In happier news, Imogen's head is fuzzier every day. When you go through chemo, your hair won't necessarily grow back with the same color or texture. It's actually one of the fun exciting aspects of recovery.  I'm open to taking bets for the following:

How will Imm's hair grow back?

My guess changes depending on the angle and the day. Yesterday, it looked quite dark. But she's noticing, and is adorable when she talks about it. Tonight, while she was taking a shower, she asked mom for some shampoo, because she said she has hair again; aaand, commence waterworks. I won't forget that moment for a long time.  Here are a couple shots so you can see it!

Update 1/2 :: New

All of us every single year, we're a different person.
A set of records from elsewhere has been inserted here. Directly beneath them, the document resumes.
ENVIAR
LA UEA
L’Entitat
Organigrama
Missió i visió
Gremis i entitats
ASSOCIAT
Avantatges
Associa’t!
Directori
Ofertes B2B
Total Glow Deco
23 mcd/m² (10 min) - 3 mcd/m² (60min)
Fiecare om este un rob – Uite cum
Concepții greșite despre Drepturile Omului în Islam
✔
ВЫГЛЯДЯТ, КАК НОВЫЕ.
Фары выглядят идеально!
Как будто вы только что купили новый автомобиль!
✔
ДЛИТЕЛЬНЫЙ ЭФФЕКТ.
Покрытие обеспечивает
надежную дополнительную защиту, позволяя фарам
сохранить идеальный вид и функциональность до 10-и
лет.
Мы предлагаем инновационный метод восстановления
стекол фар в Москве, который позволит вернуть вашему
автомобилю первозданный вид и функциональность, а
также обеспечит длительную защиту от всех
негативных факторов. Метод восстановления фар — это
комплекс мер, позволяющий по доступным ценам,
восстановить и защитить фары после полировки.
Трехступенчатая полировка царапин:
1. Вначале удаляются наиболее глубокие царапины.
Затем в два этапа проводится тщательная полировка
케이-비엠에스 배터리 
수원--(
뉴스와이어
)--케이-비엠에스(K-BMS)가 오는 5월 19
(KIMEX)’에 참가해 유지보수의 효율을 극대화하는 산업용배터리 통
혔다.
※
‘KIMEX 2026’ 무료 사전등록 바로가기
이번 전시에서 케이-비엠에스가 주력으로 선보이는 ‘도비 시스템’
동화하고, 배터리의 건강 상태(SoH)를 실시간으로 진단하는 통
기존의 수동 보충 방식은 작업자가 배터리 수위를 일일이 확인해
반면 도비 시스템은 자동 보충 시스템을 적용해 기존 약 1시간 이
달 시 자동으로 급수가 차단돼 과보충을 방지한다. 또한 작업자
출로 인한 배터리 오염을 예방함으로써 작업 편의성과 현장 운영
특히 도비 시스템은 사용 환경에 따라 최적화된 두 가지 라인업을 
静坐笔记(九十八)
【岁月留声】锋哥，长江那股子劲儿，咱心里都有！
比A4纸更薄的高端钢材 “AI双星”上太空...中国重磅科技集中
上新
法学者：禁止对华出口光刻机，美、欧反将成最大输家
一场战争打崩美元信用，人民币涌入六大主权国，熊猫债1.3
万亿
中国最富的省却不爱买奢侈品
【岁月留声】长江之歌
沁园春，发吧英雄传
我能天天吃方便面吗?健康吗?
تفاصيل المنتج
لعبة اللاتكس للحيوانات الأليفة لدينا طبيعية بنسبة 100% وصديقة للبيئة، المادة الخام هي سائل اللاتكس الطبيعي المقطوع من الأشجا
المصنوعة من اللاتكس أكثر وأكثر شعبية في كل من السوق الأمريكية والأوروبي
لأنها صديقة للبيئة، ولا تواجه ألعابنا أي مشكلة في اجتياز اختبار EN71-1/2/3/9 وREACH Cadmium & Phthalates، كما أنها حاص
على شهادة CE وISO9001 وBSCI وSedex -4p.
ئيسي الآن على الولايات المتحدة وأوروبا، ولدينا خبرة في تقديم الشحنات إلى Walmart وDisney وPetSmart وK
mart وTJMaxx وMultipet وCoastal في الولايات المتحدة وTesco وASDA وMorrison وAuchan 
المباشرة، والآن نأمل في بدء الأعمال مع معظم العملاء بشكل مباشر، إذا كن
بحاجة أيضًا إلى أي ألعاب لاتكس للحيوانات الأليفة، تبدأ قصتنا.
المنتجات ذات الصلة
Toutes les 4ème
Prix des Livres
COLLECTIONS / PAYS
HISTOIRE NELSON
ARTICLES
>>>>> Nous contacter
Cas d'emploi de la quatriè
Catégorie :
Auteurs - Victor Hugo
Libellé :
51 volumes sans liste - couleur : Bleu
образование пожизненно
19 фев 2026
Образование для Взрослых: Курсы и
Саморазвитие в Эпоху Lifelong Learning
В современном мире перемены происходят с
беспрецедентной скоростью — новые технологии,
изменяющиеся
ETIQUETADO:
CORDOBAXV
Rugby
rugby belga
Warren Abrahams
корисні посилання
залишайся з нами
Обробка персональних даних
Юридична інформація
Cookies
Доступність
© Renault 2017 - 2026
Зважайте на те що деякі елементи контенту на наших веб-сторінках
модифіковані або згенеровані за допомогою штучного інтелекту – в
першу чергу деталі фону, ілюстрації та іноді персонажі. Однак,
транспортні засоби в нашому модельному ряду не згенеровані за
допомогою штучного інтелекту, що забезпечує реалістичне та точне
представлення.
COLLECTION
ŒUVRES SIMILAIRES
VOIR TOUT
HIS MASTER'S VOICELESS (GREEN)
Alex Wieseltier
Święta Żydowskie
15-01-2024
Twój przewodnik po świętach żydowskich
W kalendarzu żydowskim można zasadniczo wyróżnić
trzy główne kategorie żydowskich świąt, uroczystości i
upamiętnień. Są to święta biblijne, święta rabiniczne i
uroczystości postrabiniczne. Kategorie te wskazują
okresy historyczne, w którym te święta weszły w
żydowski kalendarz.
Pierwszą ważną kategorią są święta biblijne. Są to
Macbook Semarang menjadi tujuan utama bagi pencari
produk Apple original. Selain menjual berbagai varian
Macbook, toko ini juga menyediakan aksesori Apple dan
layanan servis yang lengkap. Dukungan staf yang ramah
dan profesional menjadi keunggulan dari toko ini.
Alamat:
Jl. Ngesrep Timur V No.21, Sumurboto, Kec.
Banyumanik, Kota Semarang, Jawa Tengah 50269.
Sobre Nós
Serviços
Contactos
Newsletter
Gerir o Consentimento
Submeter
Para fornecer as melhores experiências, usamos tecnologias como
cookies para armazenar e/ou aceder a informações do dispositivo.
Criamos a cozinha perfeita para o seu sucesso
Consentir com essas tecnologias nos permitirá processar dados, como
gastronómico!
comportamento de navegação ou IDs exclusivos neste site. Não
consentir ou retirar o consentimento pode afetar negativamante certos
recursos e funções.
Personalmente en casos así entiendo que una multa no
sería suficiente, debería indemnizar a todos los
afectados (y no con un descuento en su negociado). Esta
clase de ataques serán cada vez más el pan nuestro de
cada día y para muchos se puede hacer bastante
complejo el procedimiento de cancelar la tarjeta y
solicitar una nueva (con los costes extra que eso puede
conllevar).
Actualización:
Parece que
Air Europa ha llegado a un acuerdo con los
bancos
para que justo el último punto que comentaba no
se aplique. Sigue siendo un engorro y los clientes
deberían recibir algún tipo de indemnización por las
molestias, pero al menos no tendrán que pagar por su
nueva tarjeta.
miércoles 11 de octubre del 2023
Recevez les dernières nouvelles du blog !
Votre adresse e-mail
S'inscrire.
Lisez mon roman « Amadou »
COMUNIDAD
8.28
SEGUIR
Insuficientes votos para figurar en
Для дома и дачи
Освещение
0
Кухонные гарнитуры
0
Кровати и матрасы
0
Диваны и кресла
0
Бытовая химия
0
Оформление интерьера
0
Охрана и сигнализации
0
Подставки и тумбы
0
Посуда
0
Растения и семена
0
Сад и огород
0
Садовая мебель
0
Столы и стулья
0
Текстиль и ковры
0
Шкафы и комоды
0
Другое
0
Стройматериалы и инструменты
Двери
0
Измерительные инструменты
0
I don't think we're the same person all our lives.

-Steven Spielberg

I can't tell you how glad I am that I was able to take a break from updating during the holidays.  Not because I don't enjoy writing and sharing, but because there was no emergency or unexpected hospital visit. In fact, it was quite perfect, and an excellent rest.

Imogen and Aaron are covered in dolls and toys and gifts from Christmas, and Tammy and I are scheming and figuring out which toys we can secretly get rid of. We're working on a formula to weigh:

• The amount of joy said toy brings 
• The degree of dependency on mom and dad
• The likelihood of it destroying our house at some point

In other words, goodbye to you, cotton candy machine, and all your sugar-spraying chaos. 

As far as an update, we met with our oncologist for a couple of hours on Monday, to talk about the next year.  We asked questions and entertained what ifs, and some of those were actually answered.  Here's what our 2014 looks like: 

• Tomorrow, we begin our meetings with a urologist to see if there are any issues caused by the tumor.
• In February, we have our next MRI and PET scan. The MRI will be every 3 months, the PET once or twice a year.
• Also, Imogen will be doing her post-chemo echocardiogram. (Chemo can damage your heart; this one will be compared to the baseline we did before chemo to make sure there are no problems)

Celebrate what you want to see more of.

-Tom Peters

2013 was tough. It had an unspeakable amount of blessing, of course, and there's so much to be thankful for. But I don't think it'd surprise you to hear that 2013 was the worst year of our lives, for some obvious reasons, and others that will remain obscured.

But let me put on my philosopher hat for a moment, will you? I really only have one piece of advice: 

Wipe.

In addition to the practical application (which I do encourage for 2014, by the way), I'd encourage it in your relationships. Wipe the slate clean. Be willing to start over. Don't give up on people, and learn to see them the way God sees them.

When I look at 2013, particularly with Imogen, there's plenty I want to leave in the past. Like chemo. No thanks, I'm more than happy to keep that out of our 2014. So, leave your poison in the past. As far as it depends on you, live in peace.

Hat off. Thanks for that. From my family to yours, happy new year. And here are some cute pics of Imm and Aaron over the break.